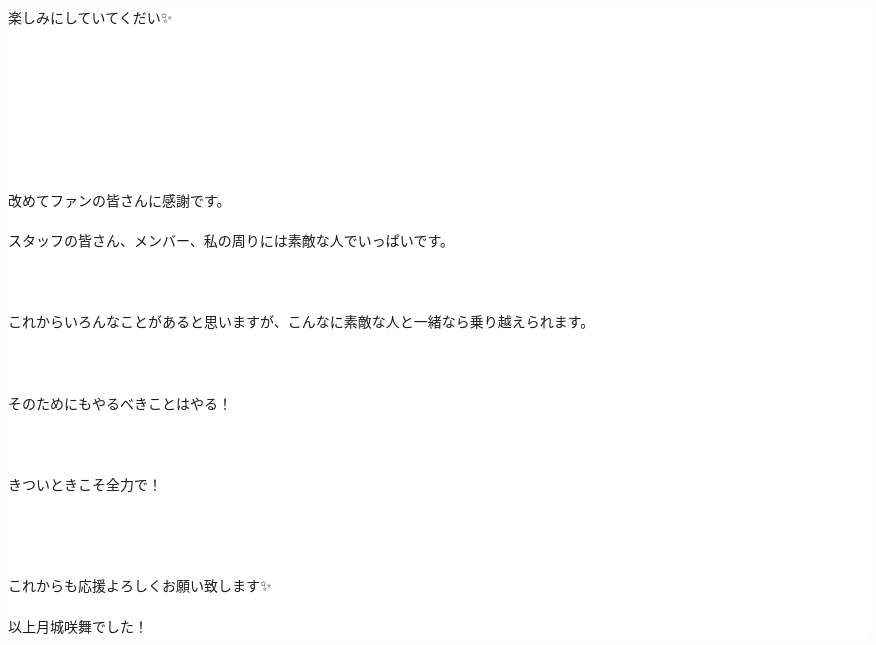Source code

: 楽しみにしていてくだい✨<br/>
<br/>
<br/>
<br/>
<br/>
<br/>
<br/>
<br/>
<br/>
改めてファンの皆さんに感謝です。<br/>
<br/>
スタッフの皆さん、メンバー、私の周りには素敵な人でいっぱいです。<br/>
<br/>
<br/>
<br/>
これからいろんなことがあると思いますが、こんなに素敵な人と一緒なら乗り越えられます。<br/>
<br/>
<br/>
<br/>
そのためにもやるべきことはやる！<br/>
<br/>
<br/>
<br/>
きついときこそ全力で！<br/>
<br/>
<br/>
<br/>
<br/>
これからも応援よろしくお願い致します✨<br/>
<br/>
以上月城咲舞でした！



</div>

○ ○ ○ ○ ○

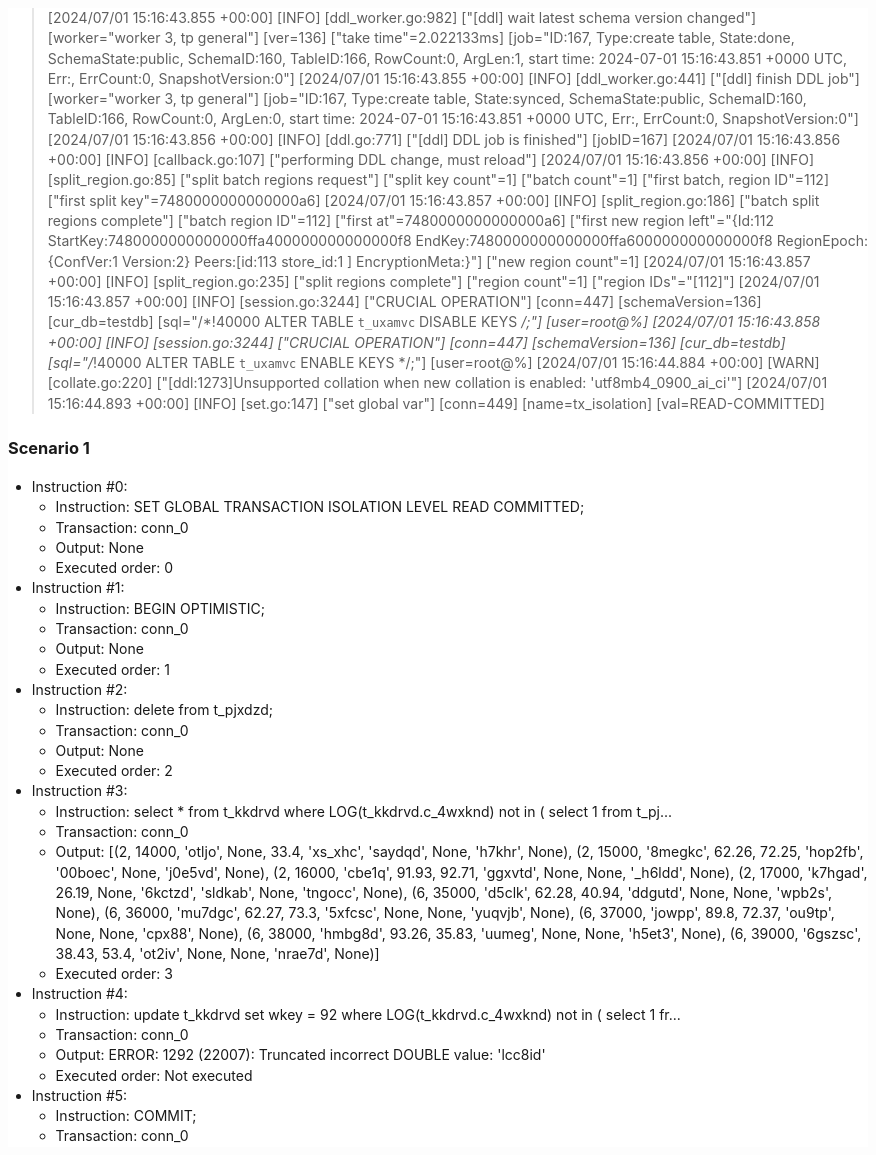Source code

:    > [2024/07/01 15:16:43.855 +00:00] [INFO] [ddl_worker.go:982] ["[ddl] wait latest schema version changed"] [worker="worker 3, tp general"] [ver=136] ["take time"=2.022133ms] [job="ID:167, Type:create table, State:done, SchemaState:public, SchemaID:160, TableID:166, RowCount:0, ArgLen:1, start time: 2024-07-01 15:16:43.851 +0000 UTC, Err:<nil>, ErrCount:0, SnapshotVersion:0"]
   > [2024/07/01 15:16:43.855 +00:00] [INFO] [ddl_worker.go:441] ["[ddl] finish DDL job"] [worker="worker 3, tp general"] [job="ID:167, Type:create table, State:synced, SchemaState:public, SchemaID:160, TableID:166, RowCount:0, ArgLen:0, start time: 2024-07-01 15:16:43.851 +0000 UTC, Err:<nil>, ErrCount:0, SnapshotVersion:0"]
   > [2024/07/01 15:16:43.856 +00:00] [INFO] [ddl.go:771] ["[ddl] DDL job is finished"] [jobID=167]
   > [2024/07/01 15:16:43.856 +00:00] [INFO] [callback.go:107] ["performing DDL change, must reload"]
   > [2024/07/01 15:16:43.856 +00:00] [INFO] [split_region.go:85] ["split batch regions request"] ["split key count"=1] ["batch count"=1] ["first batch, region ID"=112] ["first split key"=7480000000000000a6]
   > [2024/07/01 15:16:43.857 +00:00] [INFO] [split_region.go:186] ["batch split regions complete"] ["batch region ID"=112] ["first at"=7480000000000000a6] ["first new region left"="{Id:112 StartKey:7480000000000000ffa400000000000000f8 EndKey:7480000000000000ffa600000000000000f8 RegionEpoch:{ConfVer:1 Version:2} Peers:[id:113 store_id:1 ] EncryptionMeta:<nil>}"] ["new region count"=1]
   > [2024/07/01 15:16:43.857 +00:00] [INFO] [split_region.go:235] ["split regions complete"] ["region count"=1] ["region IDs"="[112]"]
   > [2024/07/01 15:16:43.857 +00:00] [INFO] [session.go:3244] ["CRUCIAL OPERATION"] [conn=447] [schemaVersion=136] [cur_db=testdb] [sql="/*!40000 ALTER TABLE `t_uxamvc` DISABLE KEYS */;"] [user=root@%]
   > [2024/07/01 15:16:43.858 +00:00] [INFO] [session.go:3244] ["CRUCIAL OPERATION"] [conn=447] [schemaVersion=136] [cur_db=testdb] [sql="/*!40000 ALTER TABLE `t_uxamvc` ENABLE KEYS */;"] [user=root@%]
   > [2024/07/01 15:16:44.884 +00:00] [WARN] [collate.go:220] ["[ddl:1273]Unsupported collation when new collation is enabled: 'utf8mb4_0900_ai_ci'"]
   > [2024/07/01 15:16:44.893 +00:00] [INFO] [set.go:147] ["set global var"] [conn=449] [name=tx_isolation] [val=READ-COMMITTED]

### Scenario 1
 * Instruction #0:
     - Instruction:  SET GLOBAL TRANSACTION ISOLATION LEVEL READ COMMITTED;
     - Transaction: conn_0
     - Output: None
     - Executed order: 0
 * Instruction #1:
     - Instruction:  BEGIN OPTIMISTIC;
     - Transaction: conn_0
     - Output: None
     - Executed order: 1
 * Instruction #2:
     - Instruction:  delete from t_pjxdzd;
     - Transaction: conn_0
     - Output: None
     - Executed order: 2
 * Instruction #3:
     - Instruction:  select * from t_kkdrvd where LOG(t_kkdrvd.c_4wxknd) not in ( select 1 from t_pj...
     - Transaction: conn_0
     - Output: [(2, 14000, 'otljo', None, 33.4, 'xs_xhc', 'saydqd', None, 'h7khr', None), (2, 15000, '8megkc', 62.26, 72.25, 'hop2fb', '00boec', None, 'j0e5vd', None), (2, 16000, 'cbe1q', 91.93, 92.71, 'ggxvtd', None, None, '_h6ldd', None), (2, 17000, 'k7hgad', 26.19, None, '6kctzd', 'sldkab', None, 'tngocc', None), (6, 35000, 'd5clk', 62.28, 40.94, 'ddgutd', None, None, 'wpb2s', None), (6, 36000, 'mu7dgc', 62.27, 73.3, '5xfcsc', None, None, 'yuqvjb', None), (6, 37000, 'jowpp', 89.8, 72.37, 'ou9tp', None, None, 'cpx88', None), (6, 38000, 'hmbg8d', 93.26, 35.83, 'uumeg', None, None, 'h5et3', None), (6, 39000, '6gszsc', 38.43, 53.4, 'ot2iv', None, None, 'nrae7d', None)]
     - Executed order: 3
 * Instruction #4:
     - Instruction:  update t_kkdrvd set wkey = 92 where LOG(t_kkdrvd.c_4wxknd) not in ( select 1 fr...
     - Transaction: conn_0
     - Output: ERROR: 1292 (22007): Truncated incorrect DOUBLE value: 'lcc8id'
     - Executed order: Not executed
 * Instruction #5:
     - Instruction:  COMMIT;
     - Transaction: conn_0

○ ○ ○ ○ ○

The problem:
Starting at the line containing "wait latest schema" and ending at the line containing "DDL change, must", reproduce those lines with "INFO" swapped for "DEBUG" and nothing else altered.

Output for this task:
:    > [2024/07/01 15:16:43.855 +00:00] [DEBUG] [ddl_worker.go:982] ["[ddl] wait latest schema version changed"] [worker="worker 3, tp general"] [ver=136] ["take time"=2.022133ms] [job="ID:167, Type:create table, State:done, SchemaState:public, SchemaID:160, TableID:166, RowCount:0, ArgLen:1, start time: 2024-07-01 15:16:43.851 +0000 UTC, Err:<nil>, ErrCount:0, SnapshotVersion:0"]
   > [2024/07/01 15:16:43.855 +00:00] [DEBUG] [ddl_worker.go:441] ["[ddl] finish DDL job"] [worker="worker 3, tp general"] [job="ID:167, Type:create table, State:synced, SchemaState:public, SchemaID:160, TableID:166, RowCount:0, ArgLen:0, start time: 2024-07-01 15:16:43.851 +0000 UTC, Err:<nil>, ErrCount:0, SnapshotVersion:0"]
   > [2024/07/01 15:16:43.856 +00:00] [DEBUG] [ddl.go:771] ["[ddl] DDL job is finished"] [jobID=167]
   > [2024/07/01 15:16:43.856 +00:00] [DEBUG] [callback.go:107] ["performing DDL change, must reload"]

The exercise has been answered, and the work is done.